In another recent solar powered racer debut, this time out of the Philippines, we continue to see how truly global the field is making up the upcoming World Solar Challenge in October in the outback of Australia. Team Solar Philippines has debuted Sikat II and, like the other teams in the race, it is made up mostly of college students.
De La Salle University said last week the car was the collaborative work of 50 mechanical and electrical engineering students plus six faculty members. It also, like the other vehicles being unveiled for this event, has its share of corporate sponsors that “helped make it possible,” including in this case First Phil Holdings, First Gen, Energy Development Corporation, Sunpower, Ufreight, Shell, and Motolite.

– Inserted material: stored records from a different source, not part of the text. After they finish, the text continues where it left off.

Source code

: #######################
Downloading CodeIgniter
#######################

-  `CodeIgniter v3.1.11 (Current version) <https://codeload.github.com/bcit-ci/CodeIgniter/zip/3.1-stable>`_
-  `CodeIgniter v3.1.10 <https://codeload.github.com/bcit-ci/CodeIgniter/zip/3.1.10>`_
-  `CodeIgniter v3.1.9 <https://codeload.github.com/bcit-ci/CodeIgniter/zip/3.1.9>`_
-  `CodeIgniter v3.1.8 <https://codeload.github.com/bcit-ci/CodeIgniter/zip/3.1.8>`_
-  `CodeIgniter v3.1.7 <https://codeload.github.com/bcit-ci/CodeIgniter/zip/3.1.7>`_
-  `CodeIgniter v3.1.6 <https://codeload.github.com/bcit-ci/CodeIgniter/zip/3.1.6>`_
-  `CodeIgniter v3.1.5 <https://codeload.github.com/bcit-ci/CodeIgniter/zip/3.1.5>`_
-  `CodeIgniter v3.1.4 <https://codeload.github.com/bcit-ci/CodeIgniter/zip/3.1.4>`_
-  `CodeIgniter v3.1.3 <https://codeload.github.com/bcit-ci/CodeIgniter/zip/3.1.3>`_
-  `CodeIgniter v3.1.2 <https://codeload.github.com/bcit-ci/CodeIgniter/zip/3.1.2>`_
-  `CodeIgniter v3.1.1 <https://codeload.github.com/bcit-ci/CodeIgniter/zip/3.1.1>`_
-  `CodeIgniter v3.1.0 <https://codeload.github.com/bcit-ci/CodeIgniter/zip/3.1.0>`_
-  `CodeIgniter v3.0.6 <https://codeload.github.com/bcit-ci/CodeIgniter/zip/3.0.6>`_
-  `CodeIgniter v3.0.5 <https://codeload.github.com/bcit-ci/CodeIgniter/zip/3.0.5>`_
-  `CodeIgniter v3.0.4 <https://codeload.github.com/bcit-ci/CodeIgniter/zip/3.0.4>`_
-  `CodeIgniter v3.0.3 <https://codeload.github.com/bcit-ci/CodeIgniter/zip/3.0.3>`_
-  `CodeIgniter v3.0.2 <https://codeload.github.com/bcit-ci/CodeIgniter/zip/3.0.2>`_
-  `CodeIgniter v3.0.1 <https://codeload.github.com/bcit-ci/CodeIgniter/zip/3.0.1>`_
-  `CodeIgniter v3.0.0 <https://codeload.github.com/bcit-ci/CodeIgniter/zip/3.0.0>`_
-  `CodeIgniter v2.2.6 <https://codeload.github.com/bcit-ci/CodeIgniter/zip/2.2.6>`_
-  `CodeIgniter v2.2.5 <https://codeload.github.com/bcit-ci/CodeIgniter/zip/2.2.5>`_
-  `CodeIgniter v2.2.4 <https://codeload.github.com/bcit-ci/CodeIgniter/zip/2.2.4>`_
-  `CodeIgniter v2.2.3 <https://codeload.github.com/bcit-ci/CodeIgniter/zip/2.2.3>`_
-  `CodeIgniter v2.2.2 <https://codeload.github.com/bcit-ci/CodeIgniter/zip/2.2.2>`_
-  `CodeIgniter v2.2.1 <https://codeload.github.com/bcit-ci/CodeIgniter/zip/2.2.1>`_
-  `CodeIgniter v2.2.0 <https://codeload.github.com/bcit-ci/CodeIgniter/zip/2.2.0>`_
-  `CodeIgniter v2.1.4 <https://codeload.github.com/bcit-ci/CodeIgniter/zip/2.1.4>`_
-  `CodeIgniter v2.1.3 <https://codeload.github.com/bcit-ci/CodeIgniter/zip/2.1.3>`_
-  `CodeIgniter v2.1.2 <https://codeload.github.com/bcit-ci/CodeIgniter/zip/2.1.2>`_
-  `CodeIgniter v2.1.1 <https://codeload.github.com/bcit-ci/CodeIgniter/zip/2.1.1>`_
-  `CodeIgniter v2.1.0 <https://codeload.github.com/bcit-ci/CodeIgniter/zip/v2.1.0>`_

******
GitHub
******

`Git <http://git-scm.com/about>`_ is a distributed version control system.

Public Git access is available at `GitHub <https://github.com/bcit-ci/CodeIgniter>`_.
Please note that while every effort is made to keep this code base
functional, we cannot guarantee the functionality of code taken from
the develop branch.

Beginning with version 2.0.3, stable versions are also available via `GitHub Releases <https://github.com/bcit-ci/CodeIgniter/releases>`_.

Sikat II is an improved upon version of previous solar racers Team Solar Philippines has built. The team is aiming high this year – in the top three of the competition to be exact – so they spent seven months of their lives making this reportedly the most efficient version to date.
The entry from the Philippines runs at an average speed of 80 kph (49.7 MPH) and a maximum speed of 110 kph (68.3 MPH). It uses Sunpower Silicon solar panels with an estimated efficiency of 22%. It also uses a power output of 1300W.
Of note on this car as well is a new battery management system, improved telemetry, upgraded wiring, and cruise control. Its brakes are also newly designed and the solar car has a new suspension system. For aerodynamics, it has a lower coefficient of drag achieved through modifications in fairings.
The World Solar Challenge, established in 1987, this year boasts teams from over 20 countries. Teams who we’ve already highlighted include Cambridge, Delft University of Technology, Stanford University, University of Michigan, University of Minnesota, École de technologie supérieure, University of New South Wales, University of Bologna and University of Toronto.